Musculoskeletal and connective tissue disorders: muscle cramps, myalgia; arthralgia.

Endocrine disorders: syndrome of inappropriate antidiuretic hormone secretion (SIADH).

Metabolism and nutrition disorders: increased blood potassium levels; anorexia, decreased appetite; decreased blood sodium levels.

Vascular disorders: arterial hypotension, orthostatic hypotension, syncope; flushing; vascular stenosis, hypoperfusion, vasculitis; Raynaud's phenomenon.

General disorders: chest pain, fatigue; pyrexia; asthenia.

Immune system disorders: anaphylactic and anaphylactoid reactions, increased levels of antinuclear antibodies.

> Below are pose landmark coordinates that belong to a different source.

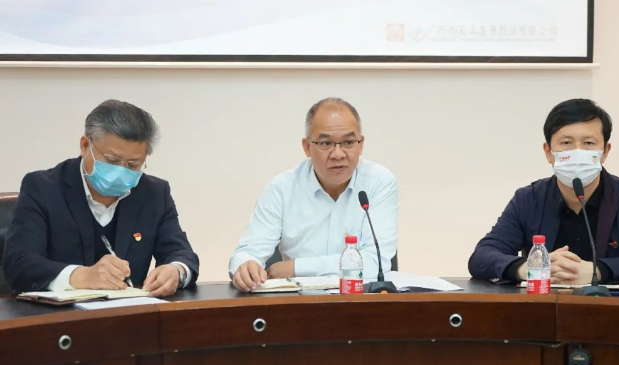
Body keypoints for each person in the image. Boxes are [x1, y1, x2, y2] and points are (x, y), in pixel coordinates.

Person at [3, 99, 199, 297]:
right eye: (112, 160)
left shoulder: (153, 193)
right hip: (58, 314)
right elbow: (18, 263)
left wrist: (176, 271)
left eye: (133, 164)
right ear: (85, 145)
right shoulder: (43, 188)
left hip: (129, 312)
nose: (121, 171)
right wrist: (80, 276)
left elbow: (182, 254)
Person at [468, 98, 619, 285]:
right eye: (566, 143)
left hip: (610, 307)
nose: (577, 152)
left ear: (605, 152)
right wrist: (529, 268)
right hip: (543, 307)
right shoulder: (528, 199)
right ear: (548, 152)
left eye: (588, 143)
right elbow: (481, 257)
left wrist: (596, 271)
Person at [229, 97, 398, 292]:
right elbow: (246, 254)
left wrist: (296, 267)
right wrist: (245, 267)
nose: (338, 154)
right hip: (299, 302)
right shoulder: (282, 189)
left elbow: (376, 264)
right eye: (326, 143)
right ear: (307, 147)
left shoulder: (379, 183)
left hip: (361, 301)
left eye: (348, 142)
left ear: (361, 145)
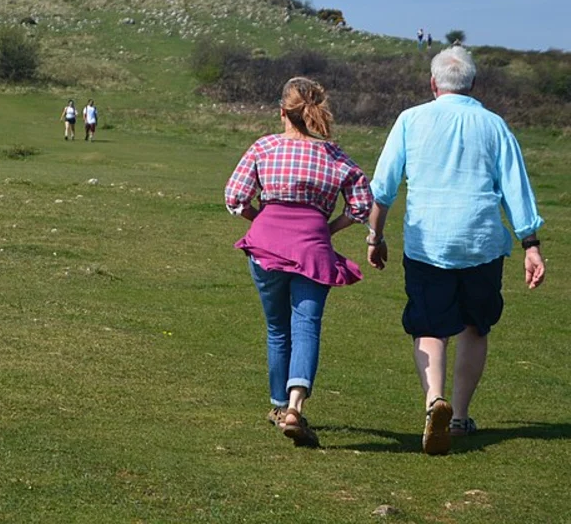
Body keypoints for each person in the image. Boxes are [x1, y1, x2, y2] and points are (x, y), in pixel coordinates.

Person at [366, 46, 546, 456]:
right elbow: (516, 188)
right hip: (481, 240)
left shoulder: (411, 120)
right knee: (475, 326)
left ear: (433, 84)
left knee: (429, 327)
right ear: (473, 84)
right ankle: (460, 415)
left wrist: (375, 237)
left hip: (428, 240)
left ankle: (434, 401)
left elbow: (384, 186)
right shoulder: (494, 125)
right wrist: (530, 245)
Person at [225, 77, 373, 448]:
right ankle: (295, 405)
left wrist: (259, 218)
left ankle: (277, 406)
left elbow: (235, 198)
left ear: (282, 112)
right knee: (306, 325)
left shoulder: (265, 147)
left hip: (266, 244)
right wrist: (328, 227)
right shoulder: (335, 156)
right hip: (312, 248)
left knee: (278, 328)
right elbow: (361, 206)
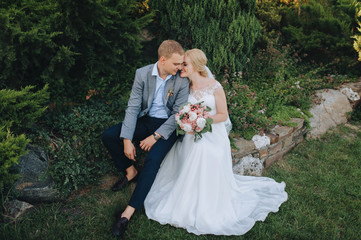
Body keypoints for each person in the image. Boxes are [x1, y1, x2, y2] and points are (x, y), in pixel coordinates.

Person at [144, 49, 288, 236]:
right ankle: (188, 197)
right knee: (194, 149)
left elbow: (223, 114)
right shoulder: (183, 86)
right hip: (190, 134)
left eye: (185, 64)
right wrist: (188, 121)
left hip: (212, 133)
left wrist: (201, 121)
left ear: (196, 66)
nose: (181, 68)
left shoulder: (214, 86)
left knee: (203, 151)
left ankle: (207, 202)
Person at [101, 40, 189, 236]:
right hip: (146, 119)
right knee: (109, 136)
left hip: (168, 126)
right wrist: (126, 139)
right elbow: (133, 107)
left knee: (152, 159)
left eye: (181, 63)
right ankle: (131, 171)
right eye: (176, 64)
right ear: (163, 60)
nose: (180, 67)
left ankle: (127, 213)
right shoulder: (142, 73)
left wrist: (155, 137)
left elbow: (178, 114)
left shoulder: (181, 80)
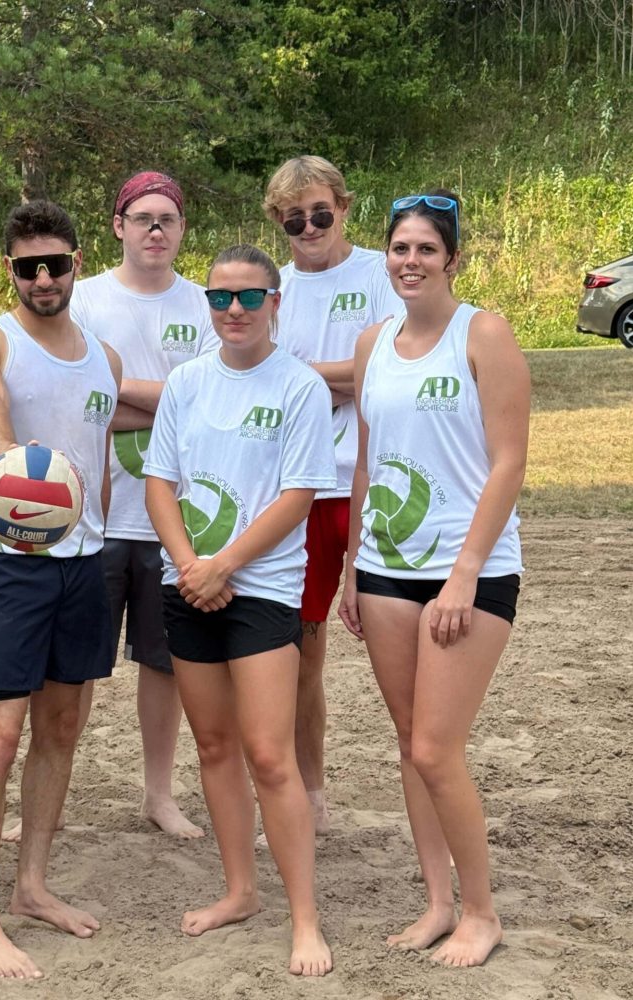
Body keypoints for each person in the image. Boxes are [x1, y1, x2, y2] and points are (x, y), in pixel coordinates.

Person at [338, 191, 529, 967]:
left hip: (468, 573)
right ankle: (437, 902)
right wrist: (354, 565)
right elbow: (364, 460)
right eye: (399, 248)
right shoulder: (371, 342)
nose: (410, 261)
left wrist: (464, 574)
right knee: (410, 747)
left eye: (425, 248)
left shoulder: (483, 332)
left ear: (452, 258)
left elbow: (509, 461)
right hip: (385, 568)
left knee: (438, 748)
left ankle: (481, 912)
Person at [144, 244, 336, 976]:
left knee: (269, 755)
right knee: (216, 748)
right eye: (220, 298)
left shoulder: (299, 389)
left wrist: (226, 564)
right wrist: (192, 564)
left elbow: (297, 497)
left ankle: (305, 918)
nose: (233, 310)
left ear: (275, 304)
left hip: (260, 590)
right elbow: (160, 483)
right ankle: (239, 890)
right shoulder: (187, 383)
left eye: (249, 298)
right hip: (188, 584)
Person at [0, 200, 122, 979]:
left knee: (61, 730)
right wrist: (19, 474)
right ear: (9, 269)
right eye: (28, 267)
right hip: (7, 558)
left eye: (56, 262)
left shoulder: (104, 357)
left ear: (78, 261)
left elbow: (105, 454)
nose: (43, 277)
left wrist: (92, 529)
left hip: (84, 563)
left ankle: (32, 886)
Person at [66, 170, 217, 840]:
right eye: (143, 218)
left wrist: (117, 395)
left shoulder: (207, 304)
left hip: (174, 521)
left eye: (168, 219)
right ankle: (54, 794)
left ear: (183, 229)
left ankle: (159, 794)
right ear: (118, 226)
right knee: (74, 666)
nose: (156, 230)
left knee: (165, 664)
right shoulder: (83, 300)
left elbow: (209, 404)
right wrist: (166, 401)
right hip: (91, 516)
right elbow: (75, 400)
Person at [261, 155, 403, 833]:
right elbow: (265, 376)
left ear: (345, 207)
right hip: (303, 485)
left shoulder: (381, 272)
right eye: (295, 218)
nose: (310, 226)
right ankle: (311, 789)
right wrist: (335, 376)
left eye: (321, 212)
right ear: (277, 221)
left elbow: (383, 368)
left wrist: (295, 375)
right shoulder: (273, 288)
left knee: (397, 642)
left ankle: (423, 772)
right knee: (302, 647)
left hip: (374, 480)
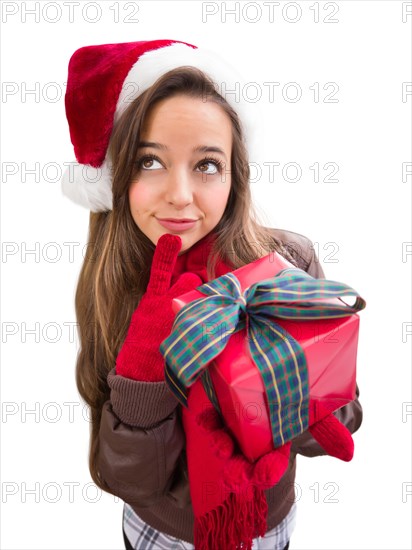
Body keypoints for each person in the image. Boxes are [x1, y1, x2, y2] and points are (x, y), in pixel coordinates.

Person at [61, 40, 363, 550]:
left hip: (267, 523)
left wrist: (300, 382)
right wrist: (143, 373)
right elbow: (129, 480)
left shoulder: (287, 264)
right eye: (149, 162)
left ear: (233, 176)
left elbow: (343, 420)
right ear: (116, 177)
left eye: (206, 165)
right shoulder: (112, 287)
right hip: (163, 532)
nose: (180, 194)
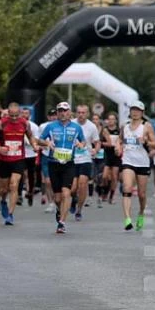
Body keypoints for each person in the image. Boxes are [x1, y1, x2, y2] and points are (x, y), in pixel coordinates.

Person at [40, 101, 86, 235]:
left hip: (68, 163)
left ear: (69, 112)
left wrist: (81, 145)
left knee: (67, 193)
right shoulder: (51, 126)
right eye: (60, 111)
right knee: (58, 197)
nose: (63, 113)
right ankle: (60, 210)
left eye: (65, 111)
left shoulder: (76, 127)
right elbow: (39, 140)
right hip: (53, 163)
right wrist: (47, 142)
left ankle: (62, 223)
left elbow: (83, 141)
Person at [0, 102, 40, 226]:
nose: (14, 118)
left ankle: (10, 214)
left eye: (16, 115)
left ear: (19, 113)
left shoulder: (24, 123)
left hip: (18, 159)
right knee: (3, 189)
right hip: (3, 159)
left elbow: (30, 136)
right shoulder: (2, 123)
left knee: (14, 185)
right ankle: (3, 200)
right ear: (8, 113)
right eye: (11, 115)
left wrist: (34, 145)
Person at [116, 101, 155, 230]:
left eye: (138, 110)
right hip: (128, 161)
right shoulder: (125, 126)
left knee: (142, 194)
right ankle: (127, 219)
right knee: (127, 188)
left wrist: (147, 142)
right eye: (133, 110)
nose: (135, 112)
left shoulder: (147, 126)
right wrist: (117, 146)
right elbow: (120, 139)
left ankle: (140, 213)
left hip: (142, 163)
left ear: (142, 112)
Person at [69, 104, 101, 221]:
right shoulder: (70, 124)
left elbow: (97, 142)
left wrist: (95, 149)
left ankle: (79, 210)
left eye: (83, 113)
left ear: (87, 114)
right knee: (72, 188)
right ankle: (73, 199)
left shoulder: (92, 127)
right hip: (71, 159)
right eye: (79, 112)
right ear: (76, 113)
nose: (81, 115)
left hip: (85, 159)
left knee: (83, 185)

Hepatobiliary disorders: elevated liver enzymes and/or bilirubin conjugates; cholestatic jaundice, hepatic cell damage; acute liver failure, cholestatic or cytolytic hepatitis (in rare cases, with fatal outcome).

Reproductive system and breast disorders: transient erectile impotence, decreased libido; gynecomastia.

Psychiatric disorders: depressed mood, anxiety, nervousness, restlessness, sleep disturbances, including somnolence; confusion; attention disturbances.

Pediatric population. The nature and severity of adverse reactions in children were similar to those observed in adults, but the frequency of certain reactions was higher in children than in adults, namely:

Tachycardia, nasal congestion, and rhinitis: common (i.e., from ≥ 1/100 to <1/10) in the pediatric population and uncommon (i.e., from ≥ 1/1000 to <1/100) in the adult population.

Conjunctivitis: common (i.e., from ≥ 1/100 to <1/10) in the pediatric population and rare (i.e., from ≥ 1/10,000 to <1/1000) in the adult population.

Tremor and urticaria: uncommon (i.e., from ≥ 1/1000 to <1/100) in the pediatric population and rare (i.e., from ≥ 1/10,000 to <1/1000) in the adult population.

The overall safety profile of ramipril in children and adults does not differ significantly.

Shelf life. 3 years.

Storage conditions. Keep out of reach of children. Store in the original packaging at a temperature not exceeding 30 °C.

Packaging.

Cardipril 2.5: 10 capsules in a blister, 1 or 3 blisters per carton.

Cardipril 5 or Cardipril 10: 10 capsules in a blister; 3 blisters per carton.

Prescription category. Prescription only.

Manufacturer.

Ananta Medicare Limited.

Manufacturer's address and place of business.

Chak 17 ML, Agro Food Park Road, RIICO Industrial Area, Udaig Nagar, Sri Ganganagar-335002 (Rajasthan), India.

Marketing authorization holder.

Ananta Medicare Ltd.

Address of the marketing authorization holder and/or its representative.

Suite 1, 2 Station Court, Imperial Wharf, Townmead Road, Fulham, London, United Kingdom.